Is it winter yet? Videos of these Freebords piqued my attention years ago. They make riding downhill look more like snowboarding and less like skateboarding...at least as close as you can get while on pavement. The physics behind the truck system are hard to wrap your head around at first, but overall the learning curve is fast.
To be clear, Freebords aren't normal longboard skateboards. If you're looking for a cruiser skateboard to get around town this probably isn't it. These are built for downhill. If you're a skateboarder or a snowboarder, your muscle memory will give you a huge advantage in conquering the learning curve. So, if your downhill skateboarding is weak when it comes to bombing hills, a Freebord may be just what you're looking for.
Pointing downhill on other skateboards can quickly go from smooth carving, to desperate shaky turns. Speed control is imperative. In my few hours of experience here, sloughing speed comes much more naturally on a Freebord. I have longboarded downhill some in the past, but rarely with successful and intentional wheel slides. Typically wheel slide occurs with some combination of faster speeds and more G Force on carving turns, to the point where the wheels loose traction with the ground surface and slide. Not a beginner move for most people. The control and style of sliding purposely is a result of courage, skill and usually some skin lost to the road.
- Shred down steeper terrain! Control your speed with confidence.

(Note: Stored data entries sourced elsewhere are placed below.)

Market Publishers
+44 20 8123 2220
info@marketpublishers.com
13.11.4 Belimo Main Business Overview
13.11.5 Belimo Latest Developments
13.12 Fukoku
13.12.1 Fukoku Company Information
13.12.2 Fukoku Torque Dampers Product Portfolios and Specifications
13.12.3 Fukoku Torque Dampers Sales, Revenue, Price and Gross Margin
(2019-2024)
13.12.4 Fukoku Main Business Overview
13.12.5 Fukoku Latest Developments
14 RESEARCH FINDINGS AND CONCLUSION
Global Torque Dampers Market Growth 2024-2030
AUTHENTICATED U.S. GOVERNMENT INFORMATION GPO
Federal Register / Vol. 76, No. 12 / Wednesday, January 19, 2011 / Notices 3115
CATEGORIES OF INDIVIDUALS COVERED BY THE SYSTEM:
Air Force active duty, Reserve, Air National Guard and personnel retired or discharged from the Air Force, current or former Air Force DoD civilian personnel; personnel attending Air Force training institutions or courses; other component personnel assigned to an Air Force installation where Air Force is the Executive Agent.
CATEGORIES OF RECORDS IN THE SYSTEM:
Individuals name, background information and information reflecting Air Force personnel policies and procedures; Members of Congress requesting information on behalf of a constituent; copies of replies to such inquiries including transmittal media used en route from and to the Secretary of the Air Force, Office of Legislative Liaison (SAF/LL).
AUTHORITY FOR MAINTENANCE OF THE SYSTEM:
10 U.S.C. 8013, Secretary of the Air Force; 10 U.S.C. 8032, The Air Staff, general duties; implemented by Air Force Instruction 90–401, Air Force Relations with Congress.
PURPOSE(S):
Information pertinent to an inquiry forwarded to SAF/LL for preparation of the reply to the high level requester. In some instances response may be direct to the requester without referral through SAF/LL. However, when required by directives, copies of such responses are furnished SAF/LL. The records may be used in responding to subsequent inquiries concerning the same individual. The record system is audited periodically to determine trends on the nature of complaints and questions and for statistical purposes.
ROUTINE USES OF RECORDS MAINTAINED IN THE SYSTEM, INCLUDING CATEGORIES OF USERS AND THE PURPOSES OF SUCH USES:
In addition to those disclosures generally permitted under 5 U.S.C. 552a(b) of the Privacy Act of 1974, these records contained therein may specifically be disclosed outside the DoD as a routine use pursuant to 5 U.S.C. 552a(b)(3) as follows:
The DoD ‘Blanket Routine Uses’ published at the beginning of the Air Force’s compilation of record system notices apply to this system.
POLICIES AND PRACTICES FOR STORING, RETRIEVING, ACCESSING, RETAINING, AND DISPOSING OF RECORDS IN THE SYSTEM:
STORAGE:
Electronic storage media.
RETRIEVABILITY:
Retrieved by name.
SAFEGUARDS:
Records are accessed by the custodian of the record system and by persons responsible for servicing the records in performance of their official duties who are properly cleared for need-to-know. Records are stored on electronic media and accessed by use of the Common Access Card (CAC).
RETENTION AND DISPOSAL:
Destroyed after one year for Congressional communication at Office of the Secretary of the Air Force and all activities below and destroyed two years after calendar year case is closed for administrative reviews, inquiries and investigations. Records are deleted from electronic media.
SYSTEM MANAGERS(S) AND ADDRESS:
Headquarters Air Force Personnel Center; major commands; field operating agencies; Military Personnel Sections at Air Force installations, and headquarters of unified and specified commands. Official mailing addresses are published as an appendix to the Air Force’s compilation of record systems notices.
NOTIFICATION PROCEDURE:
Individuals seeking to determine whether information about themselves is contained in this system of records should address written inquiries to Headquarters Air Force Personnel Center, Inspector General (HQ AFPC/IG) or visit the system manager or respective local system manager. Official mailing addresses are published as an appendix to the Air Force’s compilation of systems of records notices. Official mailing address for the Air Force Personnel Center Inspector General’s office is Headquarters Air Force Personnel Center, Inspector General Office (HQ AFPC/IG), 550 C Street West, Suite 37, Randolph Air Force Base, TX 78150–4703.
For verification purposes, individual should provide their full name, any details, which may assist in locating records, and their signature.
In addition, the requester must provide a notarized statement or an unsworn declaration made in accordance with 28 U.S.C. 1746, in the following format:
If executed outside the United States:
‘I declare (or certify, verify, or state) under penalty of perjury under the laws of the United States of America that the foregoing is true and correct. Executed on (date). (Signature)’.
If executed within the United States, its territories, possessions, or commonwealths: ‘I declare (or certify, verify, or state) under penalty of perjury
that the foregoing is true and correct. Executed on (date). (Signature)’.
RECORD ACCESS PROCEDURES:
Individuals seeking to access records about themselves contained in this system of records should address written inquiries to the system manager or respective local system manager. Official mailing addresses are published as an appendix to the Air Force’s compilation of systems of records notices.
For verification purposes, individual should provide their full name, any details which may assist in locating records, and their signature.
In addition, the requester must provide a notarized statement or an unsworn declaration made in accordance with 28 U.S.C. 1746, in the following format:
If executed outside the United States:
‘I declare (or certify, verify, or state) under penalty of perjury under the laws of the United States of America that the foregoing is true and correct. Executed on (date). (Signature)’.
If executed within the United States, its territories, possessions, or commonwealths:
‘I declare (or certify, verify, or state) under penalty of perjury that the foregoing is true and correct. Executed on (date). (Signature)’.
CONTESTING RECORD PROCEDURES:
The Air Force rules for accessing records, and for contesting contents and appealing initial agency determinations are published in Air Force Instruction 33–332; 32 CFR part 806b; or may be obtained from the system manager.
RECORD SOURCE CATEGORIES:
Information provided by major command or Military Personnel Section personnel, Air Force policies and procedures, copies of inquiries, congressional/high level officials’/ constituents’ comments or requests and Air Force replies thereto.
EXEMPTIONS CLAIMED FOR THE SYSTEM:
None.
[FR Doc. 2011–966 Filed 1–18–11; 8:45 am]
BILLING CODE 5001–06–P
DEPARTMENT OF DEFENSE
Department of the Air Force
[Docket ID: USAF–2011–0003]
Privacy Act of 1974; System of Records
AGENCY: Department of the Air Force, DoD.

- Learning to slide is part of the beginners experience. It doesn't take years of practice
- Riding switch is a reality. Overall similar to snowboarding in many ways
- Could end a mountain bike season early
- It's a niche board especially if you live in Iowa.
- Your buddies that dissed the mountain board might be too cool to let this one slide too
As a beginner, the Freebord opens the possibility for slides at much slower speeds compared to that of most longboard skateboards. These boards feel awkward when you step on because of the high center, but it' becomes a relatively intuitive motion when you start approaching it like snowboarding. I felt the first heelside "slide" within 20 minutes of giving it a try.
Wear leather gloves and a helmet at minimum for protection.
Speed is your paradoxical friend
Stay low. Start slow.
Setup: Small adjustments go a long way and every rider is different. Especially true with the center wheel height. Variables like board size, bearings or kingpin tension can have influence on the carving characteristics, but not as significantly as the center wheel height. For beginners, the lower ride is more controllable and most similar to a snowboard's flat base. At higher speeds the rocker comes into play for handling more speed without catching an edge. Here's what Freebord has to say about the center wheel height:
Center Wheel Height: Your Freebord comes from the factory with the center wheel furthest from the board. The center wheels should be adjusted so that there’s a minimum finger widths clearance between the downhill edge wheels and the ground. The more extended (away from the deck) the center wheel, the less likely the rider is to catch a downhill edge. But they will have to deal with more rocker in this position and therefore have harder transitions between toe and heel side turns.As your outer wheels wear down, adjust the center wheels closer to the deck to maintain a consistent amount of rocker. Rocker is the distance between your edge wheels and the pavement. The more rocker the easier it is to slide. Always set your two center wheels to the same height. If the rocker is too much for you starting out, experiment by raising your center wheel one notch (towards the deck). This will give you less rocker but make it easier to catch an edge. When you improve, you will most likely want as much rocker as possible.
Learn: Freebord has a series of Learn to Ride videos on their website. The "learn to stop" video is an especially helpful drill to get familiar with slides and board control when you're first starting. Find an empty and smooth road with some friendly downslope.
Caution: Riding a Freebord looks easier than it is. As a beginner, you have to commit to the idea that you’re snowboarding on pavement (not skateboarding). Just like learning to snowboard, it may take several days or weeks to get the hang of it even if you rip on snow. Slams come free with every board!
Thanks to the Freebord crew for sending the boards and to Ryan Dee for the photos and tips!